### What the task asks:
Copy the listing from its first line through the line containing "6: (59, 172)", and leave the pictures out.

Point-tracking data
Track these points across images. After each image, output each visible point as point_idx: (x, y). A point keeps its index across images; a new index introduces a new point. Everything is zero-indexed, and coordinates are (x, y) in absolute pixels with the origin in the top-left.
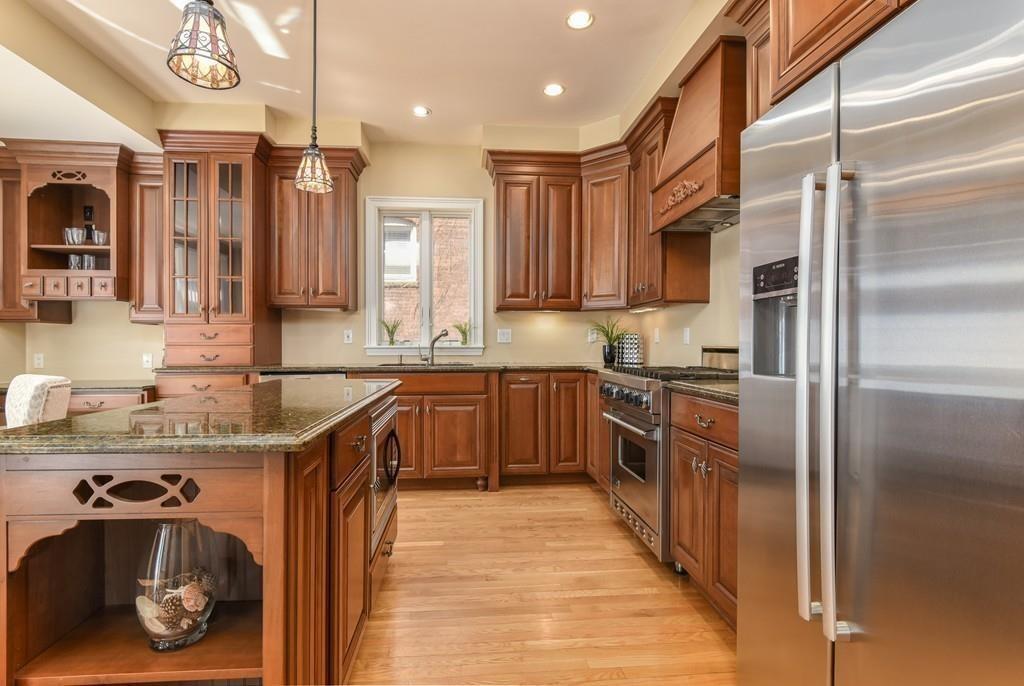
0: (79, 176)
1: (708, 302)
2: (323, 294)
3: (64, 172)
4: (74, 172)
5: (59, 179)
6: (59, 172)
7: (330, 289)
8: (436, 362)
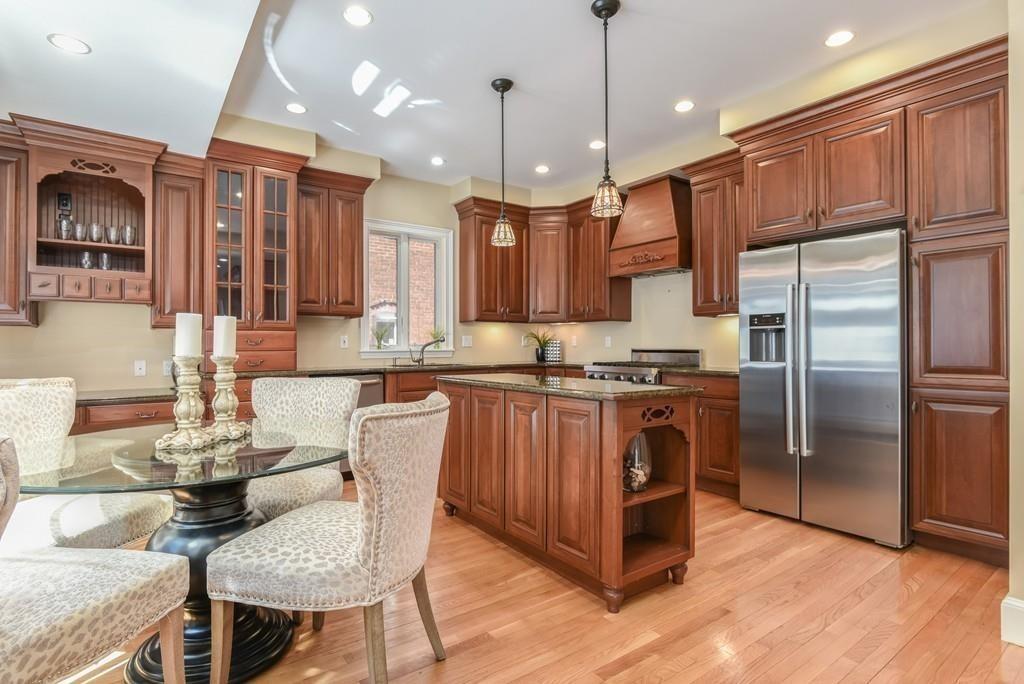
0: (107, 169)
1: (630, 321)
2: (342, 304)
3: (87, 162)
4: (101, 164)
5: (80, 168)
6: (81, 161)
7: (349, 299)
8: (425, 363)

### Exercise answer:
Track these points across images. After each image, output each visible point as point_idx: (x, y). A point keeps its index across images; a new index introduces a new point. Everything is zero-indexed, and coordinates are (x, y) in absolute pixels with the origin in the top-left.
0: (79, 176)
1: (708, 302)
2: (323, 294)
3: (64, 172)
4: (74, 172)
5: (59, 179)
6: (59, 172)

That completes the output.